U.S. Sikhs launched a million-dollar “We are Sikhs” initiative on Vaisakhi Day April 14, the Sikh New Year, that celebrates the founding of the Sikh community by Guru Nanak in the Punjab region of India in 1469.
Organized by the nonprofit National Sikh Campaign, the initiative is a response to increasing hate and violence against Sikhs in the United States since the 9/11 terrorist attacks. Nine out of 10 Sikhs have experienced “negative reactions or hate language.”
Although the religion originated in India and bears no connection with Islam, Sikhs, in their turbans and beards, are often mistaken for Muslims and affected by anti-Muslim sentiment. There have been 300 death threats and several religiously-inspired murders of Sikhs.

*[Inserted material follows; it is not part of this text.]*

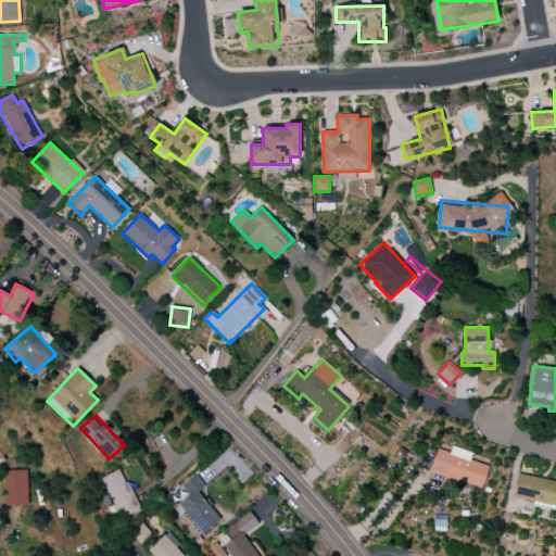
[(489,467),(469,462),(471,453),(452,447),(450,453),(436,450),(429,474),(482,489),(489,467)]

Sikhism, the fifth-largest religion in the world, came to the United States in the 19th century. Sikhs have served in the U.S. Army since World War I in which 138,000 fought with the Americans and other Allied forces. A large number of Sikhs also fought under Allied command in World War II, earning a reputation for valor. In January 2017, the United States Army granted permission for Sikh army personnel to wear beards and turbans on active duty.

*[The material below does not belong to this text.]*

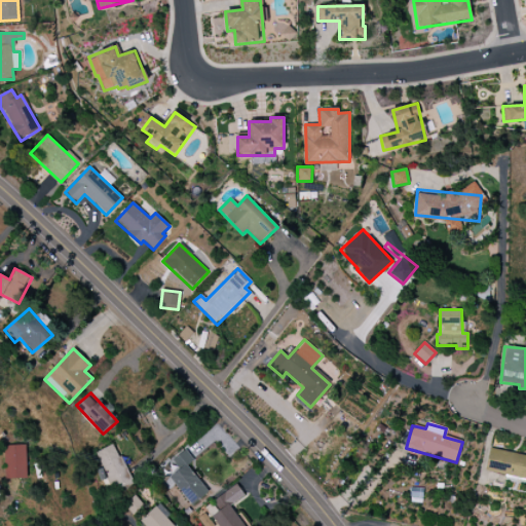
[(96,452),(113,491),(133,483),(114,444),(96,452)]
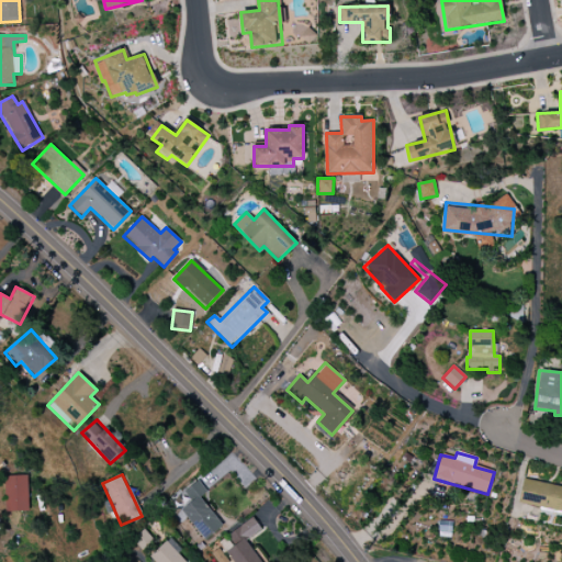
[(27,475),(4,476),(6,512),(29,512),(27,475)]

Despite 500,000 Sikhs in the U.S. and 20-30 million worldwide, a study by the Sikh American Legal Defense and Education Fund (SALDEF) and Stanford University Peace and Innovation Lab revealed that 70 percent of the public could not correctly identify a Sikh. Most Americans pronounce the word “Seek,” but it is correctly pronounced Sik-kh, which means “disciple” in Punjabi.
Funded by Sikh leaders and their families, National Sikh Campaign strategy is led by AKPD Media, responsible for the media and messaging strategy for both Obama campaigns and FP1 Strategies that worked on the Bush campaign. Research was conducted by the Peter D. Hart Research firm. The aim of the new campaign is to build a genuine Sikh image in the United States and reduce discrimination and violence against the religion and its adherents.
The rollout consists of:
- Television advertising in regional and select national networks
- Regional and national media and targeted digital and social media promoting and demonstrating that Sikh values are American values
- Activation of the Sikh community to become involved in community social programs and establish relations with local, state and federal government officials.